(TEXT PASSAGE Opens)

Nature of the Proceedings



[1] This is an opposed application for an order to declare an arbitration award in recently concluded arbitration proceedings between the applicant and the respondent an order of court in terms of section 31 of the Arbitration Act 42 of 1965, the award was granted in favour of the applicant on 12 May 20211. The respondent opposes this application and raises Points In Limine.

[2] The applicant is MABRA CONSTRUCTION (PTY) LIMITED, a private company registered with limited liability in accordance with the company laws of the Republic of South Africa with registration number [...] and having its principal place of business within the jurisdiction of this Honourable Court at […] Pony Street, Tyger Valley, Pretoria.

[3] The respondent is ECOLAB (PTY) LIMITED, a private company registered with limited liability in accordance with the company laws of the Republic of South Africa with registration number [...] and having its principal place of business within the jurisdiction of this Honourable Court at […] Ampere Road, Chloorkop.



Ephemeral Factual Matrix

[4] The respondent appointed the applicant to undertake construction in respect of infrastructure upgrade on 21 August 20192. The applicant suspended operations on site on 27 March 2020. A pre-mediation meeting took place between the parties on 26 November 2020. On 14 April 2021 parties held a virtual meeting and agreed on arbitration, resulting in an Arbitration Agreement concluded on the 16 April 20213.

[5] The parties having delivered the head of argument on 28 April 2021 the arbitration was heard and on 12 May 2021 the arbitrator delivered the Arbitration Award in favour of the applicant.

(TEXT PASSAGE Closes)

_AIM OF THE EXERCISE_
Carry on the judgment concerning the arbitration award from its final sentence onward, keeping to its formal legal style.

(SUPPLIED DATA Opens)

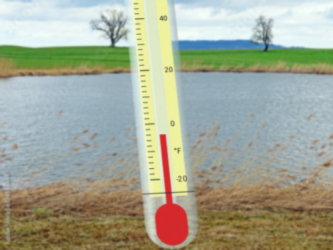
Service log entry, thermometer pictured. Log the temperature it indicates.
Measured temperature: -4 °F
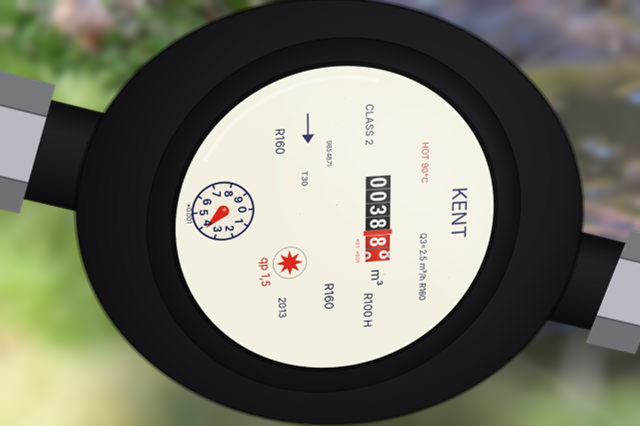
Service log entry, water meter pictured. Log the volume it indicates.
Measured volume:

(SUPPLIED DATA Closes)

_ANSWER TO THIS PROBLEM_
[6] Armed with the Arbitration Award, the applicant terminated the JBCC PDA on the 24 June 20214. On the same day the respondent served a Notice of Review / Appeal requesting reasons for the award from the Arbitrator. On 31 December 2021 the Arbitrator responded and informed the parties that the Arbitration Award sufficiently sets out his reasons for the award5.

[7] The respondent aggrieved by the decision of the Arbitrator, on 24 June 2021 it launched a Notice of Review / Appeal in this Court6 against the Arbitral award.

[8] On 15 October 2021 the applicant launched the present application seeking relief from the Court that;

[8.1] the Arbitration Award dated the 12 May 2021 be made an order of Court;

[8.2] there shall be no order as to costs, save in the event of opposition, in which case the respondent shall pay the costs of this Application7.

Evidence.

[9] The Respondent opposes the relief sought on the following basis, inter alia with three points In limine, but not limited thereto8:

a. RES JUDICATA

b. LIS PENDENSE

c. LOCUS STANDI

d. JURISDICTION



[10] The respondent proceeded to examine the three Points In limine addressing same separately seriatim ;



[11] RES JUDICATA

a. The Respondent’s view is that the Applicant seek to broaden the scope of the

application by bringing certain facts and information before the court which has

already been deliberated on by the appointed Arbitrator.


b. The view of the Respondent is that the Applicant is attempting to retry issues that

was already deliberated on in the court, while the issues are no longer open for

deliberation.


c. In Ascendis Animal Health (Pty) Ltd v Merck Sharpe Dohme Corporation9 the

Constitutional Court by Khampepe (J) confirmed that the test for res judicata is

standing on four legs:

  1. Same parties (which in this matter is indeed the case),

ii. Same cause of action (which again is the case),

iii. Same relief (in bringing all the same issues before court, it is again the case),

iv. And a final judgment (the arbitrator’s judgment)

d. In the reading of the affidavit filed by the Applicant herein, it is thus clear that the

requirements for successful reliance on the doctrine of res judicata by the Respondent

is indeed fulfilled.


e. Where the application should have been a simple application to make the arbitration

award an order of court, the Applicant chose to mention and state all facts again and

therefore, the Respondent took issue herewith.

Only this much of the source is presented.